Ivana Schnur, Sensely

Are We Finally Ready for Virtual Reality Medical Treatments?

By Ivana Schnur, M.D.
Ivana Schnur, Sensely

The normalization of digital healthcare will go a long way toward driving uptake of new technologies.

Despite its enormous promise, VR healthcare has hit something of a bottleneck. It is partly a reault of technological constraints: VR devices have long been too expensive and cumbersome for widespread use, and virtual environments have been difficult to create and implement in clinical settings. Human factors also play a role: Patients raised on “The Lawnmower Man” are understandably wary of taking the plunge into virtual environments, and physicians trained using real-world tools often worry that VR is little more than a gimmick. That hesistancy has left VR medicine in the doldrums: Full of proven potential, but unable to attract enough attention to break through the technological and human barriers to widespread clinical use.

Now, however, that could finally be changing. The COVID-19 crisis has forced both doctors and patients to get comfortable with digital medicine. Telehealth visits rose 154% during the March pandemic peak, sparking claims that the sector now represents a quarter-trillion dollar opportunity for medtech innovators. And while those telehealth visits involved video conferencing, not VR headsets, the normalization of digital healthcare will go a long way toward driving uptake of new technologies. In the post-COVID era, the idea of strapping on a VR headset to give or receive treatment doesn’t seem quite as alien as it once did.
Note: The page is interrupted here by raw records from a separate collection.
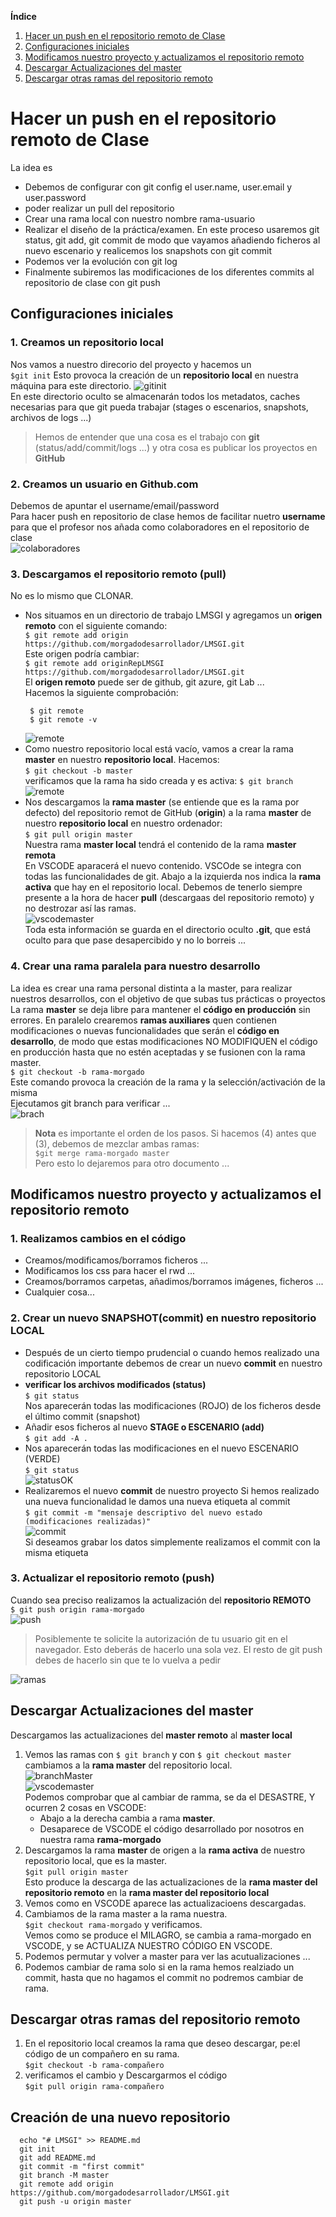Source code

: **Índice**
1. [Hacer un push en el repositorio remoto de Clase](#id1)
2. [Configuraciones iniciales](#id2)
3. [Modificamos nuestro proyecto y actualizamos el repositorio remoto](#id3)
4. [Descargar Actualizaciones del master](#id4)
5. [Descargar otras ramas del repositorio remoto](#id5)

# Hacer un push en el repositorio remoto de Clase<a name="id1"></a>
La idea es 
* Debemos de configurar con git config el user.name, user.email y user.password
* poder realizar un pull del repositorio
* Crear una rama local con nuestro nombre rama-usuario
* Realizar el diseño de la práctica/examen. En este proceso usaremos git status, git add, git commit de modo que vayamos añadiendo ficheros al nuevo escenario y realicemos los snapshots con git commit
* Podemos ver la evolución con git log
* Finalmente subiremos las modificaciones de los diferentes commits al repositorio de clase con git push
## Configuraciones iniciales<a name="id2"></a>
  ### 1. Creamos un repositorio local
   Nos vamos a nuestro direcorio del proyecto y hacemos un  
   `$git init` Esto provoca la creación de un **repositorio local** en nuestra máquina para este directorio.
   ![gitinit](./img/gitinit.png)  
   En este directorio oculto se almacenarán todos los metadatos, caches necesarias para que git pueda trabajar (stages o escenarios, snapshots, archivos de logs ...)  
   > Hemos de entender que una cosa es el trabajo con **git** (status/add/commit/logs ...) y otra cosa es publicar los proyectos en **GitHub**  
  ### 2. Creamos un usuario en Github.com 
   Debemos de apuntar el username/email/password  
   Para hacer push en repositorio de clase hemos de facilitar nuetro **username** para que el profesor nos añada como colaboradores en el repositorio de clase  
    ![colaboradores](./img/colaboradores.png)
  ### 3. Descargamos el repositorio remoto (pull)  
   No es lo mismo que CLONAR. 
   * Nos situamos en un directorio de trabajo LMSGI y agregamos un **origen remoto** con el siguiente comando:  
   `$ git remote add origin https://github.com/morgadodesarrollador/LMSGI.git`  
   Este origen podría cambiar:  
   `$ git remote add originRepLMSGI https://github.com/morgadodesarrollador/LMSGI.git`  
   El  **origen remoto** puede ser de github, git azure, git Lab ...   
   Hacemos la siguiente comprobación:  
     ```
      $ git remote  
      $ git remote -v
     ``` 
     ![remote](./img/remote.png)
   * Como nuestro repositorio local está vacío, vamos a crear la rama **master** en nuestro **repositorio local**. Hacemos:  
    `$ git checkout -b master`  
    verificamos que la rama ha sido creada y es activa: 
     `$ git branch`  
      ![remote](./img/brachmaster.png)
   * Nos descargamos la **rama master** (se entiende que es la rama por defecto) del repositorio remot de GitHub (**origin**) a la rama **master** de nuestro **repositorio local** en nuestro ordenador:  
    `$ git pull origin master`  
    Nuestra rama **master local** tendrá el contenido de la rama **master remota**  
    En VSCODE aparacerá el nuevo contenido. VSCOde se integra con todas las funcionalidades de git. Abajo a la izquierda nos indica la **rama activa** que hay en el repositorio local. Debemos de tenerlo siempre presente a la hora de hacer **pull** (descargaas del repositorio remoto) y no destrozar así las ramas.  
    ![vscodemaster](./img/vscodemaster.png)  
    Toda esta información se guarda en el directorio oculto **.git**, que está oculto para que pase desapercibido y no lo borreis ...  
  ### 4. Crear una rama paralela para nuestro desarrollo  
  La idea es crear una rama personal distinta a la master, para realizar nuestros desarrollos, con el objetivo de que subas tus prácticas o proyectos  
  La rama **master** se deja libre para mantener el **código en producción** sin errores.
  En paralelo crearemos **ramas auxiliares** quen contienen modificaciones o nuevas funcionalidades que serán el **código en desarrollo**, de modo que estas modificaciones NO MODIFIQUEN el código en producción hasta que no estén aceptadas y se fusionen con la rama master.  
  `$ git checkout -b rama-morgado`  
  Este comando provoca la creación de la rama y la selección/activación de la misma   
  Ejecutamos git branch para verificar ...  
  ![brach](./img/branh.png)  
  > **Nota** es importante el orden de los pasos. Si hacemos (4) antes que (3), debemos de mezclar ambas ramas:  
    `$git merge rama-morgado master`  
    Pero esto lo dejaremos para otro documento ...
## Modificamos nuestro proyecto y actualizamos el repositorio remoto<a name="id3"></a> 
   ### 1. Realizamos cambios en el código  
  * Creamos/modificamos/borramos ficheros ...
  * Modificamos los css para hacer el rwd ...
  * Creamos/borramos carpetas, añadimos/borramos imágenes, ficheros ...
  * Cualquier cosa...
   ### 2. Crear un nuevo SNAPSHOT(commit) en nuestro repositorio LOCAL
  * Después de un cierto tiempo prudencial o cuando hemos realizado una codificación importante debemos de  crear un nuevo **commit** en nuestro repositorio LOCAL  
  * **verificar los archivos modificados (status)**  
    `$ git status`  
    Nos aparecerán todas las modificaciones (ROJO) de los ficheros desde el último commit (snapshot)  
  * Añadir esos ficheros al nuevo **STAGE o ESCENARIO (add)**  
    `$ git add -A .`
  * Nos aparecerán todas las modificaciones en el nuevo ESCENARIO (VERDE)  
    `$ git status`  
    ![statusOK](./img/statusOK.png)
  * Realizaremos el nuevo **commit** de nuestro proyecto
    Si hemos realizado una nueva funcionalidad le damos una nueva etiqueta al commit  
    `$ git commit -m "mensaje descriptivo del nuevo estado (modificaciones realizadas)"`    
    ![commit](./img/commit.png)  
    Si deseamos grabar los datos simplemente realizamos el commit con la misma etiqueta
   ### 3. Actualizar el repositorio remoto (push)
  Cuando sea preciso realizamos la actualización del **repositorio REMOTO**  
   `$ git push origin rama-morgado`  
    ![push](./img/push.png)  
  > Posiblemente te solicite la autorización  de tu usuario git en el navegador. Esto deberás de hacerlo una sola vez. El resto de git push debes de hacerlo sin que te lo vuelva a pedir   
    
  ![ramas](./img/ramas.png)  
## Descargar Actualizaciones del master<a name="id4"></a>
  Descargamos las actualizaciones del **master remoto** al **master local**  
  1. Vemos las ramas con `$ git branch` y con `$ git checkout master` cambiamos a la **rama master** del repositorio local.  
      ![branchMaster](./img/brachmaster.png)  
      ![vscodemaster](./img/vscodemaster.png)  
    Podemos comprobar que al cambiar de ramma, se da el DESASTRE, Y ocurren 2 cosas en VSCODE:  
      * Abajo a la derecha cambia a rama **master**.  
      * Desaparece de VSCODE el código desarrollado por nosotros en nuestra rama **rama-morgado**  
  2. Descargamos la rama **master** de origen a la **rama activa** de nuestro repositorio local, que es la master.  
    `$git pull origin master`  
    Esto produce la descarga  de las actualizaciones de la **rama master del repositorio remoto** en la **rama master del repositorio local**  
  3. Vemos como en VSCODE aparece las actualizacioens descargadas. 
  4. Cambiamos de la rama master a la rama nuestra.  
    `$git checkout rama-morgado` y verificamos.  
    Vemos como se produce el MILAGRO, se cambia a rama-morgado en VSCODE, y se ACTUALIZA NUESTRO CÓDIGO EN VSCODE.
  5. Podemos permutar y volver a master para ver las acutualizaciones ...
  6. Podemos cambiar de rama solo si en la rama hemos realziado un commit, hasta que no hagamos el commit no podremos cambiar de rama.
## Descargar otras ramas del repositorio remoto<a name="id5"></a> 
 1. En el repositorio local creamos la rama que deseo descargar, pe:el código de un compañero en su rama.  
  `$git checkout -b rama-compañero`  
 2. verificamos el cambio y Descargarmos el código  
  `$git pull origin rama-compañero`
## Creación de una nuevo repositorio
```
  echo "# LMSGI" >> README.md
  git init
  git add README.md
  git commit -m "first commit"
  git branch -M master
  git remote add origin https://github.com/morgadodesarrollador/LMSGI.git
  git push -u origin master
```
Simultaneously, we’re seeing an increase in the use of VR-adjacent technologies in the healthcare space. New conversational AI tools and digital avatars are now bringing a more modest—but still transformative—version of VR medicine into the mainstream. Instead of building virtual cities for dementia patients, we’re building virtual nursing assistants that can chat with patients, remotely monitor compliance with treatment protocols, and rapidly triage them to the appropriate human caregivers, or AI tools that let patients book appointments, get information, or schedule vaccinations without having to wait to speak with a human administrator.

A Digital Stepping Stone

Such technologies might sound a far cry from VR healthcare, but they are an important stepping stone. As we build and use these new digital tools and virtual assistants, we are creating and recreating new norms and new ways of experiencing healthcare. Just as human caregivers need to learn effective bedside manners, we are now learning to create technologies that can interact with patients in a humane and empathetic way, while seamlessly augmenting the abilities of stressed and overburdened healthcare providers.

Clearly, there is a significant distance between a chatbot used for booking healthcare appointments and a fully immersive virtual environment used for treating complex medical conditions. But through building and refining such tools, we are incrementally solving the technical and human challenges that have for decades held back VR healthcare.
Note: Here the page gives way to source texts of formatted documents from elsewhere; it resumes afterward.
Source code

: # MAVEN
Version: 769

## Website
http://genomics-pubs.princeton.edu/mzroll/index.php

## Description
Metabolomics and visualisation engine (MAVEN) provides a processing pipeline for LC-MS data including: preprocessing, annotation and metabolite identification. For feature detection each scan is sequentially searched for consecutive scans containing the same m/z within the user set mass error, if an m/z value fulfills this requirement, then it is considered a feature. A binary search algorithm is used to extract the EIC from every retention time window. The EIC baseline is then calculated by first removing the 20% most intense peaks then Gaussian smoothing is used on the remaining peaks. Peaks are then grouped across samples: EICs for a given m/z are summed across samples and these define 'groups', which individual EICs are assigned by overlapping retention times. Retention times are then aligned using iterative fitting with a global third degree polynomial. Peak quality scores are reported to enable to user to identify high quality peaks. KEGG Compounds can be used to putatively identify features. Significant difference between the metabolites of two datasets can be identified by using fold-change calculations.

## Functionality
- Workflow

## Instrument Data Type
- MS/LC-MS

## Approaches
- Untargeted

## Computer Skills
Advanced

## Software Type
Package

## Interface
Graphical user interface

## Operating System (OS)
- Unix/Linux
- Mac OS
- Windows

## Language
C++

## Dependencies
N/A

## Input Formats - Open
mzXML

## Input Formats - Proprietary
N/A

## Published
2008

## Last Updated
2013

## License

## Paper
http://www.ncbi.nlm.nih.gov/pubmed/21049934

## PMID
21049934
Virtual reality is powerful—and medically useful—because it lets you imagine yourself in novel contexts, and experience the world in different ways. To bring VR into the medical mainstream requires breaking down the barriers, both psychological and technological, that pull users out of virtual environments and foreground the artificiality of the digital experience. Building conversational tools such as chatbots and digital avatars that can interact seamlessly with users is a key step toward that, because it allows us to both normalize virtual interactions, and to develop frictionless digital experiences that clinicians can leverage in new and powerful ways.
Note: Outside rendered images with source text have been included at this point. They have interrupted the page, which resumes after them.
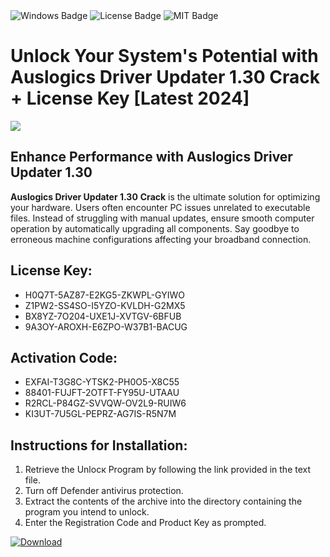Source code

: <div id="badges">
  <img src="https://img.shields.io/badge/Windows-blue?logo=Windows&logoColor=white&style=for-the-badge" alt="Windows Badge"/>
  <img src="https://img.shields.io/badge/License-dark?logo=License&logoColor=white&style=for-the-badge" alt="License Badge"/>
  <img src="https://img.shields.io/badge/MIT-grey?logo=MIT&logoColor=white&style=for-the-badge" alt="MIT Badge"/>
</div>
<h1>Unlock Your System's Potential with Auslogics Driver Updater 1.30 Crack + License Key [Latest 2024]</h1>
<p><img src="https://ts2.mm.bing.net/th?q=Unlock+Your+System%27s+Potential+with+Auslogics+Driver+Updater+1.30+Crack+%2b+License+Key+%5bLatest+2024%5d"/></p>
<h2>Enhance Performance with Auslogics Driver Updater 1.30</h2>
<p><strong>Auslogics Driver Updater 1.30</strong> <strong>Crack</strong> is the ultimate solution for optimizing your hardware. Users often encounter PC issues unrelated to executable files. Instead of struggling with manual updates, ensure smooth computer operation by automatically upgrading all components. Say goodbye to erroneous machine configurations affecting your broadband connection.</p>
<h2>License Key:</h2>
<ul>
<li>H0Q7T-5AZ87-E2KG5-ZKWPL-GYIWO</li>
<li>Z1PW2-SS4SO-I5YZO-KVLDH-G2MX5</li>
<li>BX8YZ-7O204-UXE1J-XVTGV-6BFUB</li>
<li>9A3OY-AROXH-E6ZPO-W37B1-BACUG</li>
</ul>
<h2>Activation Code:</h2>
<ul>
<li>EXFAI-T3G8C-YTSK2-PH0O5-X8C55</li>
<li>88401-FUJFT-2OTFT-FY95U-UTAAU</li>
<li>R2RCL-P84GZ-SVVQW-OV2L9-RUIW6</li>
<li>KI3UT-7U5GL-PEPRZ-AG7IS-R5N7M</li>
</ul>
<h2>Instructions for Installation:</h2>
<ol>
<li>Retrieve the Unlocк Program by following the link provided in the text file.</li>
<li>Turn off Defender antivirus protection.</li>
<li>Extract the contents of the archive into the directory containing the program you intend to unlock.</li>
<li>Enter the Registration Code and Product Key as prompted.</li>
</ol>
<a href="https://drive.usercontent.google.com/u/0/uc?id=1nnsfBqB9FGDy3BDEStE9JbVvRoOFQINv&git">
<img src="https://img.shields.io/badge/Download-blue?logo=Download&logoColor=white&style=for-the-badge" alt="Download"/>
</a>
As patients get more comfortable with virtual tools, and clinicians gain understanding of the efficiencies and clinical benefits they bring, we will see greater demand for VR healthcare technologies. By leveraging the learnings from conversational AI, and harnessing a new wave of investment and innovation in the telemedicine space, we will be able to rise to that challenge. Virtual reality healthcare is still very much a work in progress — but thanks to these breakthroughs, we are closer than ever before to realizing the dreams of the early VR healthcare visionaries.